Islam mengajarkan pemeluknya untuk tidak menyengsarakan orang lain. Seseorang yang tertular Corona lalu meremehkannya, padahal menurut para pakar kesehatan virus ini mudah menyebar dan ganas, ia telah menjadi sebab kesengsaraan orang lain. Dalam keimanan, takdir memang sudah ditentukan, tetapi manusia juga terkena hukum adat (kebiasaan), ketika api didekatkan dengan kertas akan terbakar, yang menjadikan terbakar itu Pencipta. Namun, ada upaya manusia untuk mendekatkan api dengan kertas agar terbakar, begitupun perihal wabah penyakit, manusia bisa berupaya untuk tidak menyengsarakan orang lain dengan menjaga dirinya, walau pada akhirnya diserahkan kepada Tuhan.

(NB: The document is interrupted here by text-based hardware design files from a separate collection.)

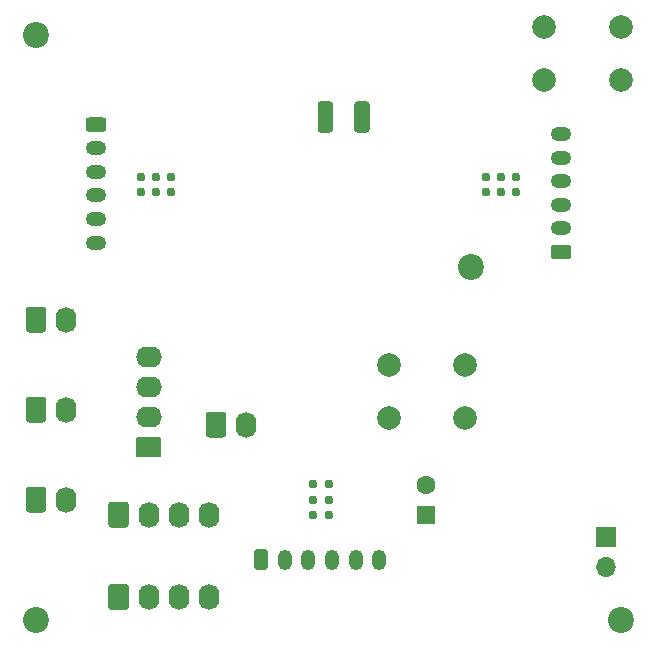
<source format=gbr>
%TF.GenerationSoftware,KiCad,Pcbnew,5.1.9+dfsg1-1*%
%TF.CreationDate,2021-08-08T23:21:56+02:00*%
%TF.ProjectId,holobot_esp32,686f6c6f-626f-4745-9f65-737033322e6b,rev?*%
%TF.SameCoordinates,Original*%
%TF.FileFunction,Soldermask,Bot*%
%TF.FilePolarity,Negative*%
%FSLAX46Y46*%
G04 Gerber Fmt 4.6, Leading zero omitted, Abs format (unit mm)*
G04 Created by KiCad (PCBNEW 5.1.9+dfsg1-1) date 2021-08-08 23:21:56*
%MOMM*%
%LPD*%
G01*
G04 APERTURE LIST*
%ADD10C,2.200000*%
%ADD11O,1.740000X2.190000*%
%ADD12O,2.190000X1.740000*%
%ADD13R,1.700000X1.700000*%
%ADD14O,1.700000X1.700000*%
%ADD15O,1.750000X1.200000*%
%ADD16O,1.200000X1.750000*%
%ADD17C,2.000000*%
%ADD18C,0.770000*%
%ADD19R,1.600000X1.600000*%
%ADD20C,1.600000*%
G04 APERTURE END LIST*
D10*
%TO.C, *%
X127000000Y-93345000D03*
%TD*%
%TO.C, *%
X90170000Y-73660000D03*
%TD*%
%TO.C,REF\u002A\u002A*%
X90170000Y-123190000D03*
%TD*%
%TO.C, *%
X139700000Y-123190000D03*
%TD*%
D11*
%TO.C,I2C*%
X104775000Y-121285000D03*
X102235000Y-121285000D03*
X99695000Y-121285000D03*
G36*
G01*
X96285000Y-122130001D02*
X96285000Y-120439999D01*
G75*
G02*
X96534999Y-120190000I249999J0D01*
G01*
X97775001Y-120190000D01*
G75*
G02*
X98025000Y-120439999I0J-249999D01*
G01*
X98025000Y-122130001D01*
G75*
G02*
X97775001Y-122380000I-249999J0D01*
G01*
X96534999Y-122380000D01*
G75*
G02*
X96285000Y-122130001I0J249999D01*
G01*
G37*
%TD*%
%TO.C,I2C*%
G36*
G01*
X96285000Y-115145001D02*
X96285000Y-113454999D01*
G75*
G02*
X96534999Y-113205000I249999J0D01*
G01*
X97775001Y-113205000D01*
G75*
G02*
X98025000Y-113454999I0J-249999D01*
G01*
X98025000Y-115145001D01*
G75*
G02*
X97775001Y-115395000I-249999J0D01*
G01*
X96534999Y-115395000D01*
G75*
G02*
X96285000Y-115145001I0J249999D01*
G01*
G37*
X99695000Y-114300000D03*
X102235000Y-114300000D03*
X104775000Y-114300000D03*
%TD*%
%TO.C,UART*%
G36*
G01*
X100540001Y-109455000D02*
X98849999Y-109455000D01*
G75*
G02*
X98600000Y-109205001I0J249999D01*
G01*
X98600000Y-107964999D01*
G75*
G02*
X98849999Y-107715000I249999J0D01*
G01*
X100540001Y-107715000D01*
G75*
G02*
X100790000Y-107964999I0J-249999D01*
G01*
X100790000Y-109205001D01*
G75*
G02*
X100540001Y-109455000I-249999J0D01*
G01*
G37*
D12*
X99695000Y-106045000D03*
X99695000Y-103505000D03*
X99695000Y-100965000D03*
%TD*%
D11*
%TO.C,GPIO1*%
X92710000Y-97790000D03*
G36*
G01*
X89300000Y-98635001D02*
X89300000Y-96944999D01*
G75*
G02*
X89549999Y-96695000I249999J0D01*
G01*
X90790001Y-96695000D01*
G75*
G02*
X91040000Y-96944999I0J-249999D01*
G01*
X91040000Y-98635001D01*
G75*
G02*
X90790001Y-98885000I-249999J0D01*
G01*
X89549999Y-98885000D01*
G75*
G02*
X89300000Y-98635001I0J249999D01*
G01*
G37*
%TD*%
%TO.C,GPIO3*%
X92710000Y-113030000D03*
G36*
G01*
X89300000Y-113875001D02*
X89300000Y-112184999D01*
G75*
G02*
X89549999Y-111935000I249999J0D01*
G01*
X90790001Y-111935000D01*
G75*
G02*
X91040000Y-112184999I0J-249999D01*
G01*
X91040000Y-113875001D01*
G75*
G02*
X90790001Y-114125000I-249999J0D01*
G01*
X89549999Y-114125000D01*
G75*
G02*
X89300000Y-113875001I0J249999D01*
G01*
G37*
%TD*%
D13*
%TO.C,POWER*%
X138430000Y-116205000D03*
D14*
X138430000Y-118745000D03*
%TD*%
%TO.C,GPIO2*%
G36*
G01*
X89300000Y-106255001D02*
X89300000Y-104564999D01*
G75*
G02*
X89549999Y-104315000I249999J0D01*
G01*
X90790001Y-104315000D01*
G75*
G02*
X91040000Y-104564999I0J-249999D01*
G01*
X91040000Y-106255001D01*
G75*
G02*
X90790001Y-106505000I-249999J0D01*
G01*
X89549999Y-106505000D01*
G75*
G02*
X89300000Y-106255001I0J249999D01*
G01*
G37*
D11*
X92710000Y-105410000D03*
%TD*%
%TO.C,GPIO 4*%
G36*
G01*
X104540000Y-107525001D02*
X104540000Y-105834999D01*
G75*
G02*
X104789999Y-105585000I249999J0D01*
G01*
X106030001Y-105585000D01*
G75*
G02*
X106280000Y-105834999I0J-249999D01*
G01*
X106280000Y-107525001D01*
G75*
G02*
X106030001Y-107775000I-249999J0D01*
G01*
X104789999Y-107775000D01*
G75*
G02*
X104540000Y-107525001I0J249999D01*
G01*
G37*
X107950000Y-106680000D03*
%TD*%
%TO.C,MOTOR 1*%
G36*
G01*
X94624999Y-80680000D02*
X95875001Y-80680000D01*
G75*
G02*
X96125000Y-80929999I0J-249999D01*
G01*
X96125000Y-81630001D01*
G75*
G02*
X95875001Y-81880000I-249999J0D01*
G01*
X94624999Y-81880000D01*
G75*
G02*
X94375000Y-81630001I0J249999D01*
G01*
X94375000Y-80929999D01*
G75*
G02*
X94624999Y-80680000I249999J0D01*
G01*
G37*
D15*
X95250000Y-83280000D03*
X95250000Y-85280000D03*
X95250000Y-87280000D03*
X95250000Y-89280000D03*
X95250000Y-91280000D03*
%TD*%
%TO.C,MOTOR 3*%
X134620000Y-82075000D03*
X134620000Y-84075000D03*
X134620000Y-86075000D03*
X134620000Y-88075000D03*
X134620000Y-90075000D03*
G36*
G01*
X135245001Y-92675000D02*
X133994999Y-92675000D01*
G75*
G02*
X133745000Y-92425001I0J249999D01*
G01*
X133745000Y-91724999D01*
G75*
G02*
X133994999Y-91475000I249999J0D01*
G01*
X135245001Y-91475000D01*
G75*
G02*
X135495000Y-91724999I0J-249999D01*
G01*
X135495000Y-92425001D01*
G75*
G02*
X135245001Y-92675000I-249999J0D01*
G01*
G37*
%TD*%
%TO.C,MOTOR2*%
G36*
G01*
X108620000Y-118735001D02*
X108620000Y-117484999D01*
G75*
G02*
X108869999Y-117235000I249999J0D01*
G01*
X109570001Y-117235000D01*
G75*
G02*
X109820000Y-117484999I0J-249999D01*
G01*
X109820000Y-118735001D01*
G75*
G02*
X109570001Y-118985000I-249999J0D01*
G01*
X108869999Y-118985000D01*
G75*
G02*
X108620000Y-118735001I0J249999D01*
G01*
G37*
D16*
X111220000Y-118110000D03*
X113220000Y-118110000D03*
X115220000Y-118110000D03*
X117220000Y-118110000D03*
X119220000Y-118110000D03*
%TD*%
%TO.C,R1*%
G36*
G01*
X114005000Y-81720000D02*
X114005000Y-79570000D01*
G75*
G02*
X114255000Y-79320000I250000J0D01*
G01*
X115055000Y-79320000D01*
G75*
G02*
X115305000Y-79570000I0J-250000D01*
G01*
X115305000Y-81720000D01*
G75*
G02*
X115055000Y-81970000I-250000J0D01*
G01*
X114255000Y-81970000D01*
G75*
G02*
X114005000Y-81720000I0J250000D01*
G01*
G37*
G36*
G01*
X117105000Y-81720000D02*
X117105000Y-79570000D01*
G75*
G02*
X117355000Y-79320000I250000J0D01*
G01*
X118155000Y-79320000D01*
G75*
G02*
X118405000Y-79570000I0J-250000D01*
G01*
X118405000Y-81720000D01*
G75*
G02*
X118155000Y-81970000I-250000J0D01*
G01*
X117355000Y-81970000D01*
G75*
G02*
X117105000Y-81720000I0J250000D01*
G01*
G37*
%TD*%
D17*
%TO.C,RESET*%
X139700000Y-73025000D03*
X139700000Y-77525000D03*
X133200000Y-73025000D03*
X133200000Y-77525000D03*
%TD*%
%TO.C,BOOT*%
X120015000Y-106100000D03*
X120015000Y-101600000D03*
X126515000Y-106100000D03*
X126515000Y-101600000D03*
%TD*%
D18*
%TO.C,U4*%
X99030000Y-87010000D03*
X100330000Y-87010000D03*
X100330000Y-85710000D03*
X99030000Y-85710000D03*
X101630000Y-87010000D03*
X101630000Y-85710000D03*
%TD*%
%TO.C,U5*%
X128240000Y-87010000D03*
X128240000Y-85710000D03*
X130840000Y-87010000D03*
X129540000Y-87010000D03*
X129540000Y-85710000D03*
X130840000Y-85710000D03*
%TD*%
%TO.C,U6*%
X113650000Y-111730000D03*
X113650000Y-113030000D03*
X114950000Y-113030000D03*
X114950000Y-111730000D03*
X113650000Y-114330000D03*
X114950000Y-114330000D03*
%TD*%
D19*
%TO.C,C1*%
X123190000Y-114300000D03*
D20*
X123190000Y-111800000D03*
%TD*%
M02*

</source>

Dari sini dapat dipahami, korban virus Corona bisa terus meningkat jika tidak ada kesadaran humanis dan kesadaran transendensi. Juga bisa menjadi permasalahan besar karena korban terus meningkat, sedangkan para dokter mulai kelelahan dan peralatan tempur mulai habis. Oleh karena itu, penulis mengajak siapa pun untuk menyadari bahayanya virus dan menjaga kesehatan. Tulisan ini merupakan ekspresi duka penulis karena banyak korban yang meninggal, terkhusus para dokter yang menjadi pahlawan dalam mengurangi korban, sebagian dari mereka harus gugur dalam perjuangan.